1Step 1: Understanding the Triangle Configuration
In a right triangle \( \triangle ABC \), \( \angle C = 90^\circ \) is given. We need to find trigonometric functions with different given lengths for the sides \( AB \), \( AC \), and \( BC \) for \( \angle A \) and \( \angle B \).
2Step 2: Calculating Values for Given \( AB = 3, AC = 1 \)
For this configuration, determine the hypotenuse \( BC \) using the Pythagorean theorem:\[BC = \sqrt{AB^2 - AC^2} = \sqrt{3^2 - 1^2} = \sqrt{8} = 2\sqrt{2} \approx 2.83.\] Calculate the trigonometric functions:- \( \sin A = \frac{AC}{BC} = \frac{1}{2\sqrt{2}} \)- \( \cos A = \frac{AB}{BC} = \frac{3}{2\sqrt{2}} \)- \( \tan A = \frac{AC}{AB} = \frac{1}{3} \)- \( \sec A = \frac{1}{\cos A} \approx 0.94 \)- \( \csc A = \frac{1}{\sin A} = 2\sqrt{2} \)- \( \cot A = \frac{1}{\tan A} = 3 \)
3Step 3: Calculating Values for Given \( AB = 1, BC = \sqrt{3}/2 \)
We have \( AC \) by using the Pythagorean theorem:\[AC = \sqrt{AB^2 - BC^2} = \sqrt{1^2 - \left(\frac{\sqrt{3}}{2}\right)^2} = \sqrt{1 - \frac{3}{4}} = \sqrt{\frac{1}{4}} = \frac{1}{2}.\] Using these side lengths, calculate the functions:
4Step 3a: Calculate \( \cos A, \sin B \)
- \( \cos A = \frac{BC}{AB} = \frac{\sqrt{3}/2}{1} = \frac{\sqrt{3}}{2} \)- \( \sin B = \cos A = \frac{\sqrt{3}}{2} \) (in a right triangle, \( \sin B = \cos A \))

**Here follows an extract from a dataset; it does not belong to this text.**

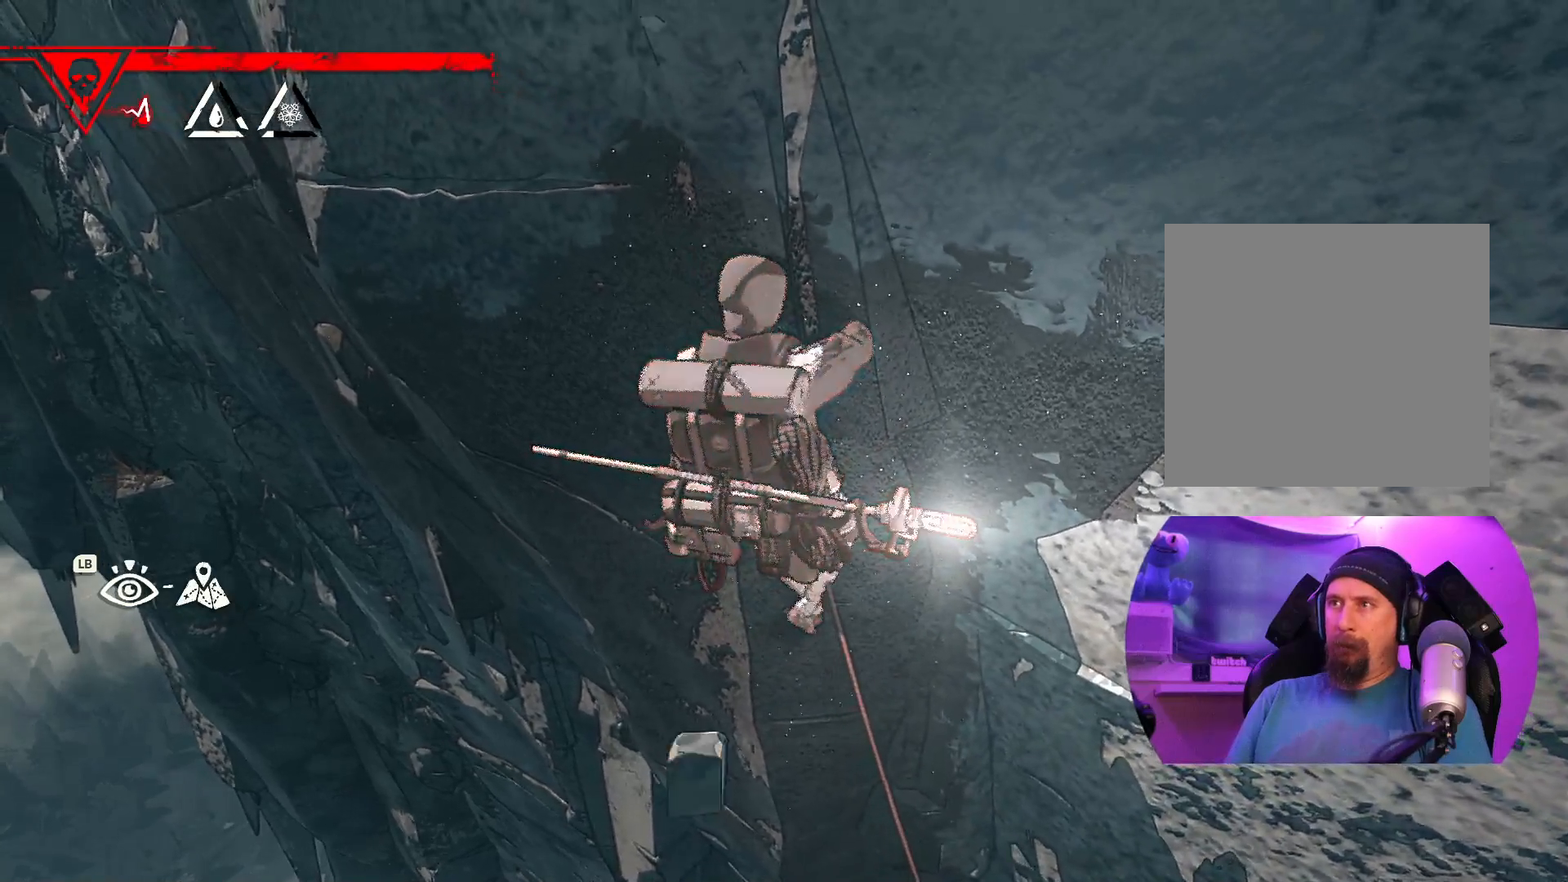
{"buttons": ["R1"], "left_stick": "center", "right_stick": "center", "events": [[133, "R1", "down"]]}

5Step 3b: Calculate \( \tan A, \cot B \)
- \( \tan A = \frac{AC}{AB} = \frac{1/2}{1} = \frac{1}{2} \)- \( \cot B = \tan A = \frac{1}{2} \) (in a right triangle, \( \cot B = \tan A \))
6Step 3c: Calculate \( \sec A, \csc B \)
- \( \sec A = \frac{1}{\cos A} = \frac{2}{\sqrt{3}} \)- \( \csc B = \sec A = \frac{2}{\sqrt{3}} \) (in a right triangle, \( \csc B = \sec A \))
Key Concepts
Right TrianglePythagorean TheoremAngle Ratios
Right Triangle
A right triangle is a type of triangle in which one of the angles is exactly 90 degrees, making it a special and very common form in geometry. Understanding right triangles is crucial as they form the basis of trigonometry. In a right triangle, the longest side is called the hypotenuse, and it is opposite the right angle. The other two sides are referred to as legs. Right triangles adhere to specific properties, allowing us to use trigonometric functions, such as sine, cosine, and tangent, to find side lengths and angle measures.

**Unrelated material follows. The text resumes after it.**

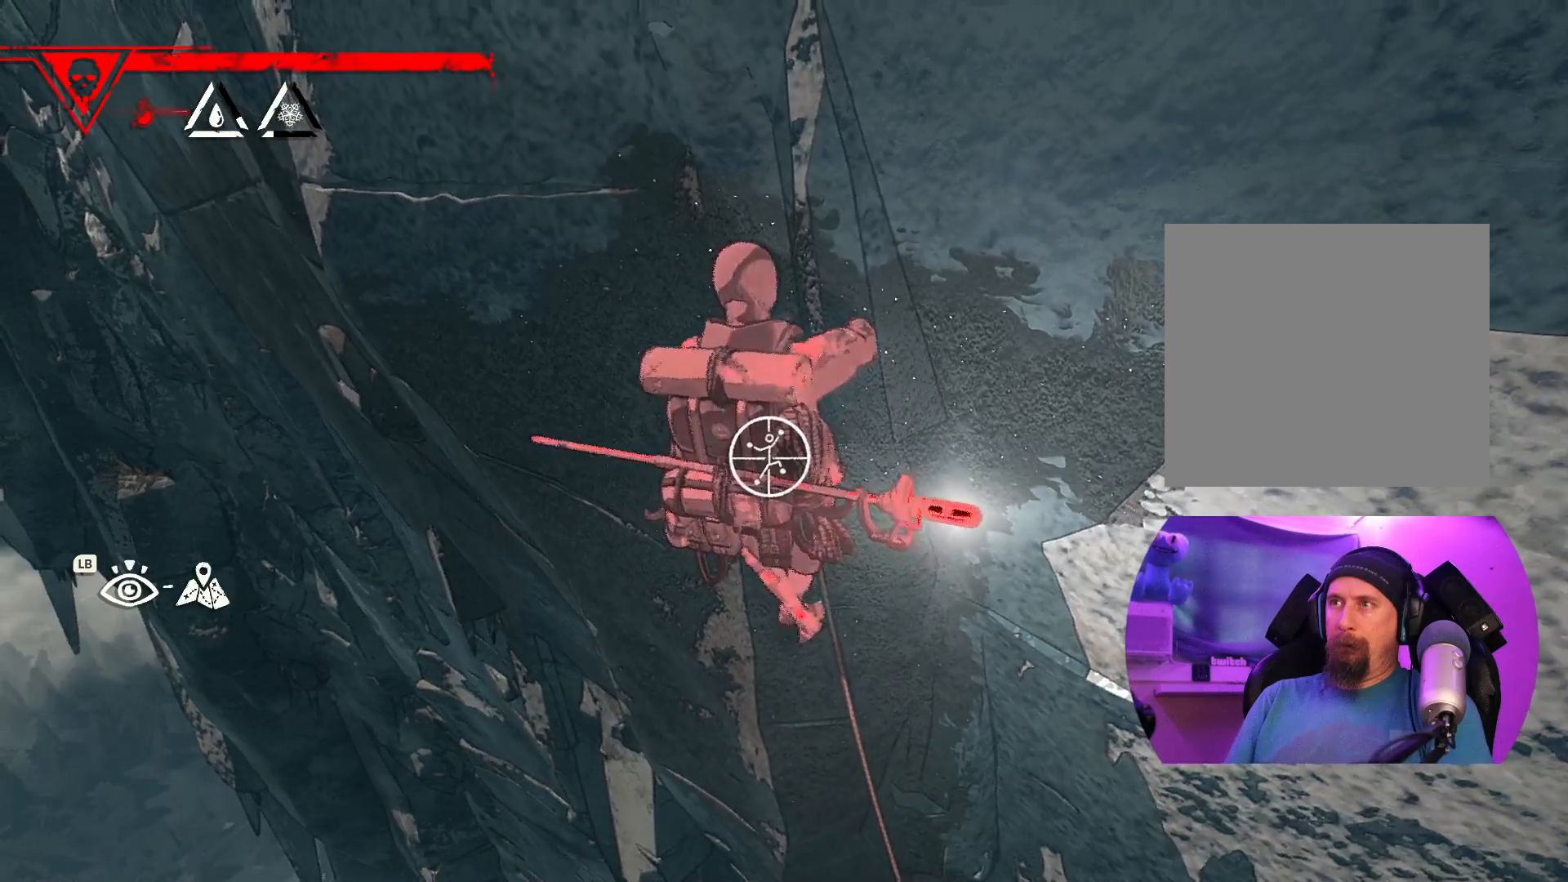
{"buttons": ["R1"], "left_stick": "left", "right_stick": "center", "events": [[233, "left_stick", "left"]]}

These functions are defined based on the ratios between the sides of the triangle. For example:
These functions are defined based on the ratios between the sides of the triangle. For example:
- **Sine** (\(\sin \theta = \frac{{\text{{opposite}}}}{{\text{{hypotenuse}}}}\)): This function relates the angle to the ratio of the length of the side opposite the angle to the hypotenuse.
- **Cosine** (\(\cos \theta = \frac{{\text{{adjacent}}}}{{\text{{hypotenuse}}}}\)): This function relates the angle to the ratio of the length of the side adjacent to the angle to the hypotenuse.
- **Tangent** (\(\tan \theta = \frac{{\text{{opposite}}}}{{\text{{adjacent}}}}\)): This function relates the angle to the ratio of the length of the side opposite the angle to the side adjacent to it.
Pythagorean Theorem
The Pythagorean Theorem is a fundamental principle in geometry that connects the side lengths of a right triangle. This theorem states that, in a right triangle, the square of the length of the hypotenuse is equal to the sum of the squares of the lengths of the other two sides. This can be expressed with the formula:
\[c^2 = a^2 + b^2\] where:
In the context of our exercise, knowing the Pythagorean Theorem is crucial as we used it to determine unknown side lengths, which then enabled us to calculate trigonometric functions like sine and cosine.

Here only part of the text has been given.